[JOB ITEM] Filter by the string "отходов": return the lines of the material that contain it.

[DATA UNDER STUDY]
########################################

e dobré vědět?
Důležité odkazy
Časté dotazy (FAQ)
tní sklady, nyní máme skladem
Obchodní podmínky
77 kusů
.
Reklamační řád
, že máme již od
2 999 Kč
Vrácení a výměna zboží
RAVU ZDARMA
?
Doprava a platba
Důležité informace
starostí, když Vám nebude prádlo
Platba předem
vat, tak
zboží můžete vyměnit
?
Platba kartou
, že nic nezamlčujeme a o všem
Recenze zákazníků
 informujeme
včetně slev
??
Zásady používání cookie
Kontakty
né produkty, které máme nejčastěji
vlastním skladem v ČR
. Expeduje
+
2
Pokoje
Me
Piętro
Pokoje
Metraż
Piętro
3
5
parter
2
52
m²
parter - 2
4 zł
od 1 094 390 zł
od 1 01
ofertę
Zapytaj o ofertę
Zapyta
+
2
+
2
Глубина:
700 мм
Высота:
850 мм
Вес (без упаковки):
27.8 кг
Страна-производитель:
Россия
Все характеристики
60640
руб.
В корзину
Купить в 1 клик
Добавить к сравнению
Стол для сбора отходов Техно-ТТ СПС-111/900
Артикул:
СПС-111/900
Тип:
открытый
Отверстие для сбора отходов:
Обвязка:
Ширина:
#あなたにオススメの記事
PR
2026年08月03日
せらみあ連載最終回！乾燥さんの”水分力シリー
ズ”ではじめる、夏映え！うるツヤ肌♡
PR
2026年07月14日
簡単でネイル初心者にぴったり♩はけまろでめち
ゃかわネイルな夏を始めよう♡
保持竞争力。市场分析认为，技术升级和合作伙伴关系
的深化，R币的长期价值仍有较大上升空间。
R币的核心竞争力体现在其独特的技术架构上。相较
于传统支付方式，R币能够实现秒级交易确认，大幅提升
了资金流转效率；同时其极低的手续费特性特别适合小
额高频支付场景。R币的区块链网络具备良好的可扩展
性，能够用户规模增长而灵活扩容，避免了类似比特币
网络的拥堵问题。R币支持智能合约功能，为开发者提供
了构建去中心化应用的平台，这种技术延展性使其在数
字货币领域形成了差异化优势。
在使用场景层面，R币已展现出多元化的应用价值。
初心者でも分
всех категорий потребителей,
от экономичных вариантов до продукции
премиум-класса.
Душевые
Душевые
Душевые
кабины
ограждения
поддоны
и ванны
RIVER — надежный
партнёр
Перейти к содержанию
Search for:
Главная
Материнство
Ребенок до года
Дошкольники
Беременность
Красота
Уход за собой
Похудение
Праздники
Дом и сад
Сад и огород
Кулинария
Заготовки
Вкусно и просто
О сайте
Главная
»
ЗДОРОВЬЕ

########################################

[ANSWER TO THIS EXERCISE]
Стол для сбора отходов Техно-ТТ СПС-111/900
Отверстие для сбора отходов:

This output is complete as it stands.